🤖 AI Summary
In nutritional science research, automated extraction of “nutrient–microbial strain” associations from literature remains hampered by insufficient structural representation and low extraction accuracy. To address this, we propose a domain-adaptive large language model (LLM) prompting framework tailored for nutrient biosynthesis, integrating strain-aware query formulation, few-shot learning, and biomedical entity relation extraction. Leveraging DeepSeek-V3, we construct the first experimentally validated, high-quality structured dataset comprising 35 nutrient–strain pairs. Our method significantly improves strain identification accuracy—outperforming LLaMA2—and enables the first systematic characterization of dominant strains (e.g., *Corynebacterium glutamicum*, *Escherichia coli*) and evolutionary patterns of emerging synthetic microbial consortia.
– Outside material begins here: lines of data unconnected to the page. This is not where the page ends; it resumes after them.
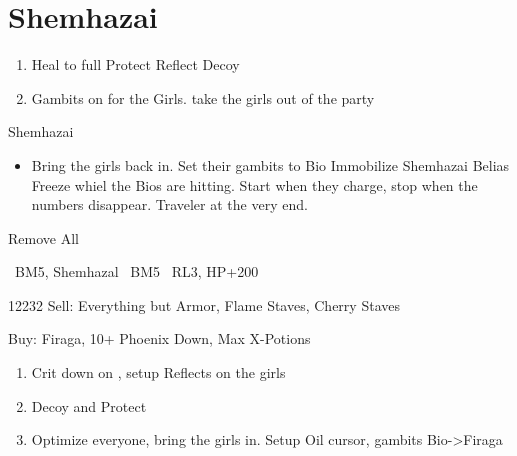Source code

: \chapter{Shemhazai}

\begin{enumerate}
\item Heal \vaan to full
\vaanf Protect \vaan
\penelof Reflect \vaan
\ashef Decoy \vaan
\item Gambits on for the Girls. take the girls out of the party
\end{enumerate}
\begin{battle}{Shemhazai}
\begin{itemize}
\item Bring the girls back in. Set their gambits to Bio
\vaanf Immobilize Shemhazai
\vaanf Belias Freeze whiel the Bios are hitting. Start when they charge, stop when the numbers disappear.
\vaanf Traveler at the very end.
\end{itemize}
\end{battle}
\begin{equip}
Remove All
\end{equip}
\begin{liscense}
\ashe\ BM5, Shemhazal
\penelo\ BM5
\vaan\ RL3, HP+200
\end{liscense}
\begin{shop}{12232}
Sell: Everything but Armor, Flame Staves, Cherry Staves

Buy: Firaga, 10+ Phoenix Down, Max X-Potions
\end{shop}
\begin{enumerate}
\item Crit down on \penelo, setup Reflects on the girls
\item Decoy and Protect \vaan
\item Optimize everyone, bring the girls in. Setup Oil cursor, gambits Bio->Firaga
\end{enumerate}
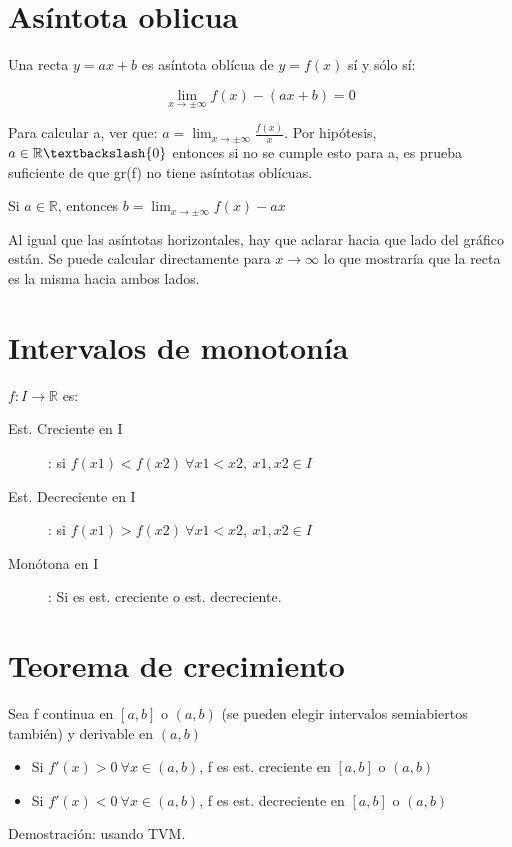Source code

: \documentclass{report}
\begin{document}
	\section{Asíntota oblicua}
		Una recta $y=ax+b$ es asíntota oblícua de $y=f(x)$ sí y sólo sí:
		
		$$\lim_{x \to \pm\infty}f(x)-(ax+b)=0$$
		
		Para calcular a, ver que: $a=\lim_{x \to \pm\infty}\frac{f(x)}{x}$. Por hipótesis, $a \in \mathbb{R}\textbackslash\{0\}$ entonces si no se cumple esto para a, es prueba suficiente de que gr(f) no tiene asíntotas oblícuas.
		
		Si $a \in \mathbb{R}$, entonces $b=\lim_{x \to \pm\infty}f(x)-ax$
		
		Al igual que las asíntotas horizontales, hay que aclarar hacia que lado del gráfico están. Se puede calcular directamente para $x \to \infty$ lo que mostraría que la recta es la misma hacia ambos lados.
		
	\section{Intervalos de monotonía}
		$f:I\to\mathbb{R}$ es:
		
		\begin{description}
			\item[Est. Creciente en I]: si $f(x1)<f(x2) \ \forall x1<x2 , \ x1,x2 \in I$
			\item[Est. Decreciente en I]: si $f(x1)>f(x2) \ \forall x1<x2 , \ x1,x2 \in I$
			\item[Monótona en I]: Si es est. creciente o est. decreciente.
		\end{description}
	
	\section{Teorema de crecimiento}
		Sea f continua en $[a,b]$ o $(a,b)$ (se pueden elegir intervalos semiabiertos también) y derivable en $(a,b)$
		
		\begin{itemize}
			\item Si $f'(x)>0 \ \forall x \in (a,b)$, f es est. creciente en $[a,b]$ o $(a,b)$
			\item Si $f'(x)<0 \ \forall x \in (a,b)$, f es est. decreciente en $[a,b]$ o $(a,b)$
		\end{itemize}
	
		Demostración: usando TVM.
		
\end{document}
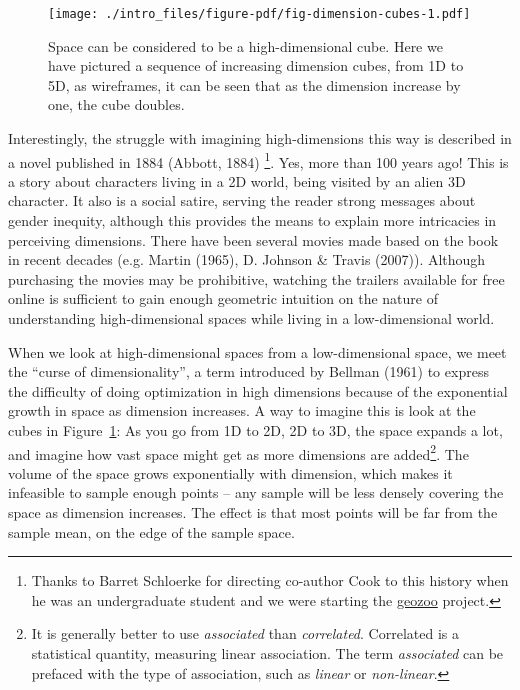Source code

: \documentclass[
  letterpaper,
]{book}
\begin{document}
\begin{figure}

{\centering \texttt{[image: ./intro\_files/figure-pdf/fig-dimension-cubes-1.pdf]}

}

\caption{\label{fig-dimension-cubes}Space can be considered to be a
high-dimensional cube. Here we have pictured a sequence of increasing
dimension cubes, from 1D to 5D, as wireframes, it can be seen that as
the dimension increase by one, the cube doubles.}

\end{figure}

Interestingly, the struggle with imagining high-dimensions this way is
described in a novel published in 1884 (Abbott, 1884) \footnote{Thanks
  to Barret Schloerke for directing co-author Cook to this history when
  he was an undergraduate student and we were starting the
  \href{http://schloerke.com/geozoo/}{geozoo} project.}. Yes, more than
100 years ago! This is a story about characters living in a 2D world,
being visited by an alien 3D character. It also is a social satire,
serving the reader strong messages about gender inequity, although this
provides the means to explain more intricacies in perceiving dimensions.
There have been several movies made based on the book in recent decades
(e.g. Martin (1965), D. Johnson \& Travis (2007)). Although purchasing
the movies may be prohibitive, watching the trailers available for free
online is sufficient to gain enough geometric intuition on the nature of
understanding high-dimensional spaces while living in a low-dimensional
world.

When we look at high-dimensional spaces from a low-dimensional space, we
meet the ``curse of dimensionality'', a term introduced by Bellman
(1961) to express the difficulty of doing optimization in high
dimensions because of the exponential growth in space as dimension
increases. A way to imagine this is look at the cubes in
Figure~\ref{fig-dimension-cubes}: As you go from 1D to 2D, 2D to 3D, the
space expands a lot, and imagine how vast space might get as more
dimensions are added\footnote{It is generally better to use
  \emph{associated} than \emph{correlated}. Correlated is a statistical
  quantity, measuring linear association. The term \emph{associated} can
  be prefaced with the type of association, such as \emph{linear} or
  \emph{non-linear}.}. The volume of the space grows exponentially with
dimension, which makes it infeasible to sample enough points -- any
sample will be less densely covering the space as dimension increases.
The effect is that most points will be far from the sample mean, on the
edge of the sample space.
\end{document}
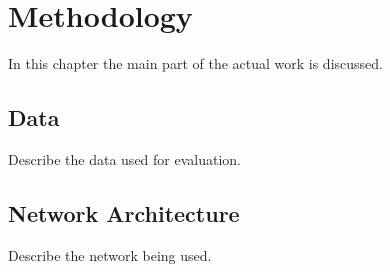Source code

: \documentclass[english,version-2022-01]{uzl-thesis} %
\begin{document}

\chapter{Methodology}
In this chapter the main part of the actual work is discussed.

\section{Data}
Describe the data used for evaluation.

\section{Network Architecture}
Describe the network being used.
\end{document}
The resulting knowledge base is both interpretable and reusable, directly supporting precision fermentation and synthetic biology design of high-value nutrients.
📝 Abstract
The extraction of structured knowledge from scientific literature remains a major bottleneck in nutraceutical research, particularly when identifying microbial strains involved in compound biosynthesis. This study presents a domain-adapted system powered by large language models (LLMs) and guided by advanced prompt engineering techniques to automate the identification of nutraceutical-producing microbes from unstructured scientific text. By leveraging few-shot prompting and tailored query designs, the system demonstrates robust performance across multiple configurations, with DeepSeekV3 outperforming LLaMA2 in accuracy, especially when domain-specific strain information is included. A structured and validated dataset comprising 35 nutraceutical-strain associations was generated, spanning amino acids, fibers, phytochemicals, and vitamins. The results reveal significant microbial diversity across monoculture and co-culture systems, with dominant contributions from Corynebacterium glutamicum, Escherichia coli, and Bacillus subtilis, alongside emerging synthetic consortia. This AI-driven framework not only enhances the scalability and interpretability of literature mining but also provides actionable insights for microbial strain selection, synthetic biology design, and precision fermentation strategies in the production of high-value nutraceuticals.